Survei tersebut menemukan bahwa sekitar tiga perempat perusahaan menawarkan cuti sakit yang dibayar untuk beberapa karyawannya, namun hanya 35 persen yang menawarkan cuti berbayar bagi pekerja yang harus tinggal di rumah untuk merawat anggota keluarga yang sakit atau anak-anak yang terpaksa tinggal di rumah ketika sekolah ditutup. . .
Kebijakan-kebijakan ini harus dilonggarkan selama wabah terjadi, kata Blendon. “Jika hal ini terjadi, fleksibilitas sangat diperlukan.”
Survei tersebut juga menemukan bahwa hampir setengah dari semua perusahaan memerlukan surat keterangan dokter sebelum memberikan cuti sakit kepada seseorang, dan sekitar 70 persen memerlukan surat keterangan sebelum seseorang dapat kembali bekerja, namun hanya sedikit yang mempertimbangkan untuk membatalkan kebijakan tersebut ketika terjadi keadaan darurat medis.
CDC menyarankan perusahaan-perusahaan mengesampingkan aturan tersebut selama pandemi flu untuk mengurangi beban kerja dokter yang bekerja terlalu keras, kata juru bicara CDC Glen Nowak.
Associated Industries of Massachusetts, yang mencakup 6.500 perusahaan di negara bagian tersebut dari skala kecil hingga Fortune 500, mendorong para anggotanya untuk bersiap.
“Perusahaan perlu bersiap sekarang karena flu menyebar begitu cepat sehingga tidak ada cukup waktu untuk mengambil keputusan penting bagi bisnis ketika penyakit itu menyerang,” kata Karen Choi, wakil presiden senior bidang manajemen dan layanan sumber daya manusia di organisasi tersebut.
Perusahaan harus melatih pekerja untuk menangani pekerjaan rekan kerja yang tidak hadir dan harus menentukan pekerjaan mana yang dapat ditangani secara jarak jauh dari rumah, katanya.
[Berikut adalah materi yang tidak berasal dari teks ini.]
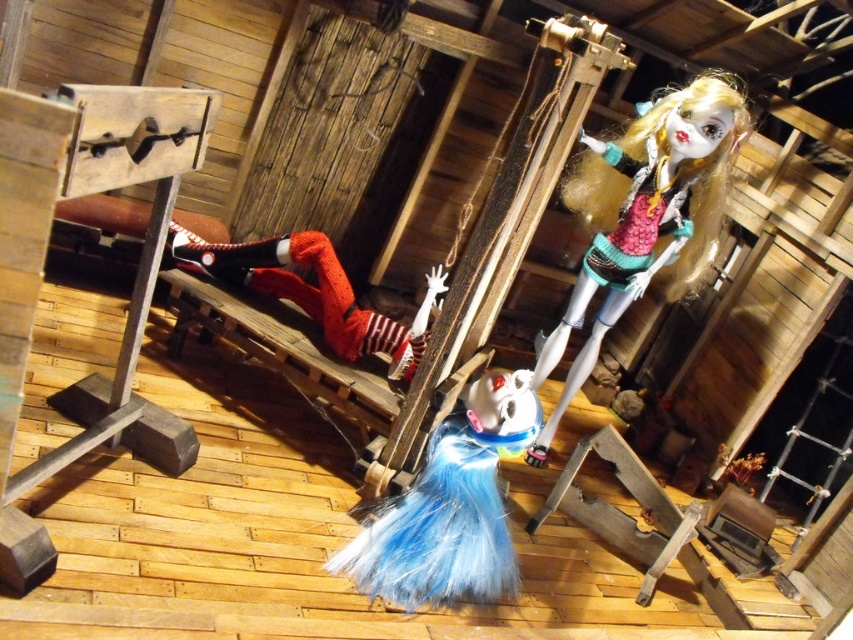
Question: Does shiny teal fabric doll at upper right appear on the right side of blue fuzzy doll at center?

Choices:
 (A) no
 (B) yes

Answer: (B)

Question: Which point appears farthest from the camera in this image?

Choices:
 (A) (486, 474)
 (B) (645, 273)
 (C) (252, 257)

Answer: (C)

Question: Which object is closer to the camera taking this photo?

Choices:
 (A) matte red plush doll at center
 (B) shiny teal fabric doll at upper right
 (C) blue fuzzy doll at center

Answer: (C)

Question: Can you confirm if shiny teal fabric doll at upper right is positioned to the right of matte red plush doll at center?

Choices:
 (A) yes
 (B) no

Answer: (A)

Question: Which of the following is the closest to the observer?

Choices:
 (A) (688, 97)
 (B) (364, 337)

Answer: (A)

Question: Can you confirm if shiny teal fabric doll at upper right is bigger than blue fuzzy doll at center?

Choices:
 (A) no
 (B) yes

Answer: (B)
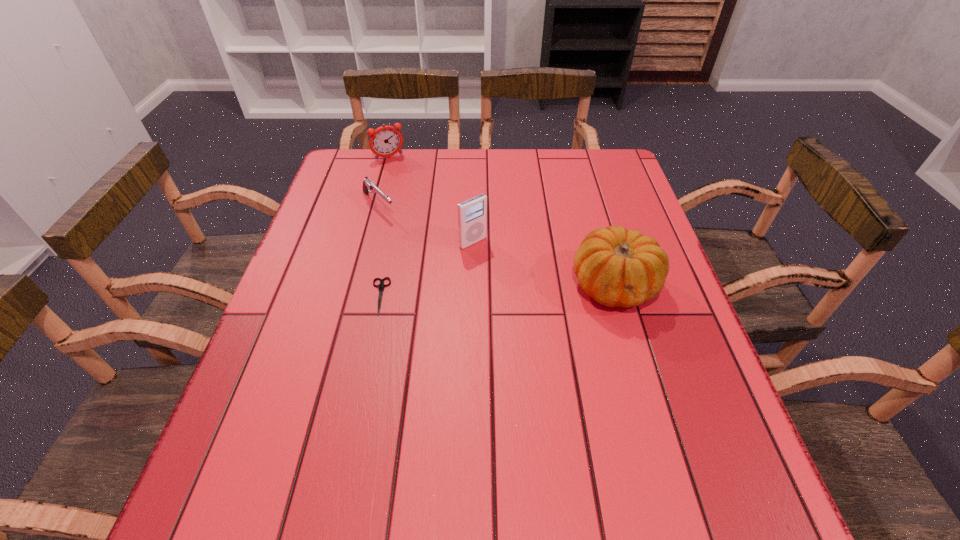
Identify the location of pistol at the left edge. This screenshot has width=960, height=540. (368, 186).

Locate an element on the screen. The height and width of the screenshot is (540, 960). alarm clock that is at the left edge is located at coordinates (385, 141).

Identify the location of object that is positioned at the right edge. [x=616, y=267].

Locate an element on the screen. pistol that is at the far left corner is located at coordinates (368, 186).

Identify the location of alarm clock situated at the far left corner. This screenshot has height=540, width=960. (385, 141).

Where is `vacant space at the far edge of the desktop`? The height and width of the screenshot is (540, 960). vacant space at the far edge of the desktop is located at coordinates (546, 180).

In the image, there is a desktop. Identify the location of vacant region at the near edge. This screenshot has height=540, width=960. (591, 421).

The width and height of the screenshot is (960, 540). In the image, there is a desktop. In order to click on vacant space at the left edge in this screenshot , I will do `click(334, 307)`.

The image size is (960, 540). Identify the location of vacant region at the right edge. (624, 217).

This screenshot has width=960, height=540. Identify the location of vacant space at the far left corner. (357, 185).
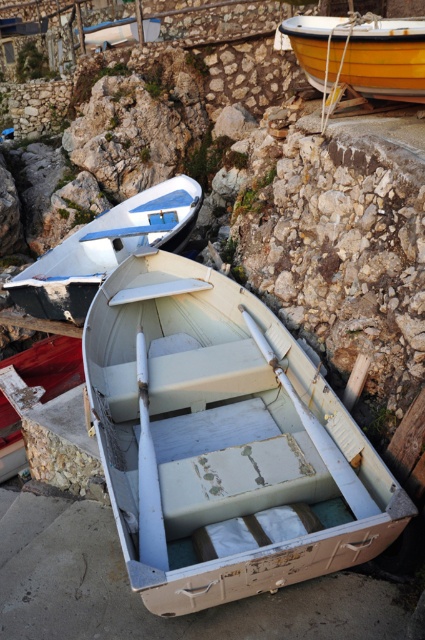
Does point (203, 550) come in front of point (376, 76)?

Yes, it is in front of point (376, 76).

Is white faded wood boat at center above yellow polished wood boat at upper right?

No, white faded wood boat at center is not above yellow polished wood boat at upper right.

Is point (370, 470) closer to camera compared to point (410, 83)?

That is True.

Locate an element on the screen. The image size is (425, 640). white faded wood boat at center is located at coordinates (223, 442).

In the scene shown: Can you confirm if white matte boat at upper center is smaller than yellow polished wood boat at upper right?

Incorrect, white matte boat at upper center is not smaller in size than yellow polished wood boat at upper right.

Who is more forward, (x=146, y=212) or (x=319, y=26)?

Point (x=319, y=26)

Find the location of `white matte boat at upper center`. white matte boat at upper center is located at coordinates (105, 248).

Is point (132, 449) farther from camera compared to point (170, 193)?

No, it is not.

You are a GUI agent. You are given a task and a screenshot of the screen. Output one action in this format:
    pyautogui.click(x=<x>, y=<y>)
    Task: Click on the white faded wood boat at center
    The width and height of the screenshot is (425, 640).
    Given the screenshot: What is the action you would take?
    pyautogui.click(x=223, y=442)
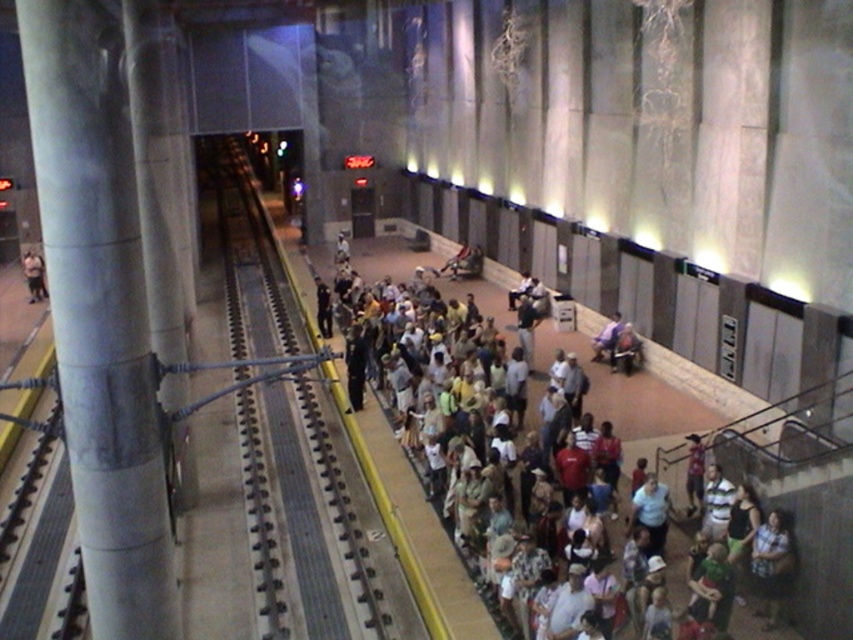
You are standing on the platform and want to locate the smooth metal track at center. Where exactly is it located?

The smooth metal track at center is located at point (312, 518).

You are standing on the platform of a busy train station and notice a white cotton shirt at center. If you want to locate it precisely, what are its coordinates?

The white cotton shirt at center is located at coordinates point (647,408).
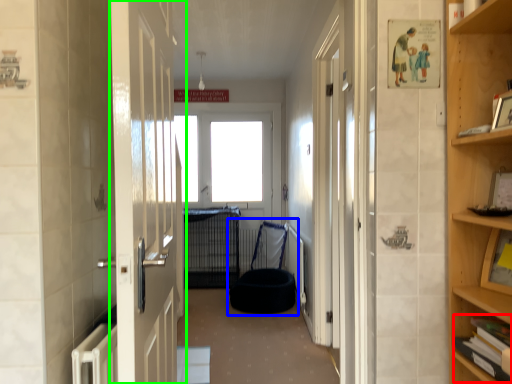
Question: Which object is positioned farthest from book (highlighted by a red box)? Select from bean bag chair (highlighted by a blue box) and door (highlighted by a green box).

Choices:
 (A) bean bag chair
 (B) door

Answer: (A)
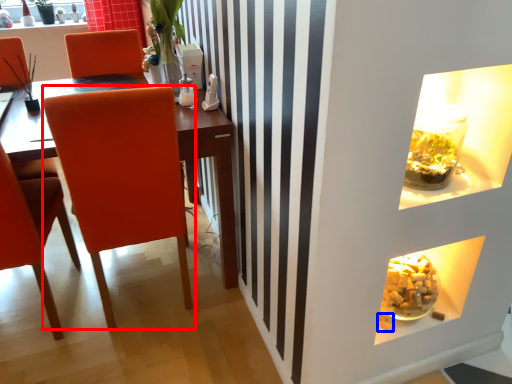
Question: Which object appears farthest to the camera in this image, chair (highlighted by a red box) or food (highlighted by a blue box)?

Choices:
 (A) chair
 (B) food

Answer: (B)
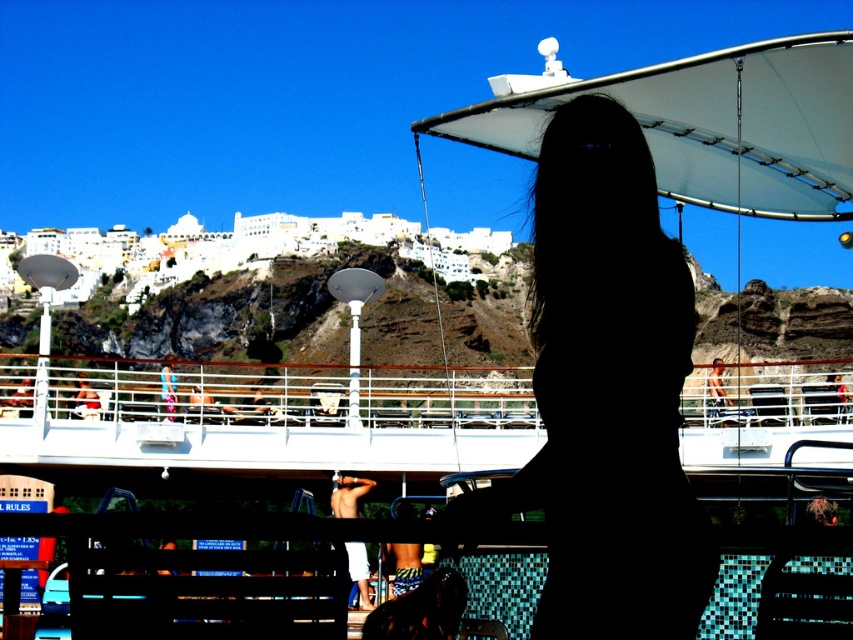
Question: Can you confirm if tan skin man at upper right is bigger than white fabric towel at upper center?

Choices:
 (A) no
 (B) yes

Answer: (B)

Question: Which object is closer to the camera taking this photo?

Choices:
 (A) black silhouette at center
 (B) white matte canopy at upper center
 (C) pink fabric bikini at center

Answer: (A)

Question: Which point is farther to the camera?

Choices:
 (A) black silhouette at center
 (B) tan skin man at upper right

Answer: (B)

Question: Can you confirm if white cotton shorts at center is bigger than yellow striped shorts at center?

Choices:
 (A) no
 (B) yes

Answer: (B)

Question: Is white matte canopy at upper center below yellow striped shorts at center?

Choices:
 (A) yes
 (B) no

Answer: (B)

Question: Among these points, which one is nearest to the camera?

Choices:
 (A) [524, 483]
 (B) [409, 508]
 (C) [79, 406]
 (D) [347, 545]

Answer: (A)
Survei melalui telepon, yang dilakukan antara 16 Juli dan 12 Agustus, mencakup wawancara dengan petugas sumber daya manusia di 1.057 perusahaan yang dipilih secara acak di seluruh AS. Ini termasuk sampel usaha kecil dengan 20 hingga 99 karyawan; perusahaan menengah dengan 100 hingga 500 karyawan; dan bisnis besar dengan lebih dari 500 pekerja. Margin kesalahannya plus atau minus 4,2 poin persentase.
Informasi dari survei tersebut telah digunakan oleh CDC untuk memberi masukan kepada dunia usaha, kata Nowak, juru bicara CDC.
“Ini adalah beban lain yang harus dihadapi pengusaha di tahun yang sulit ini,” kata Choi.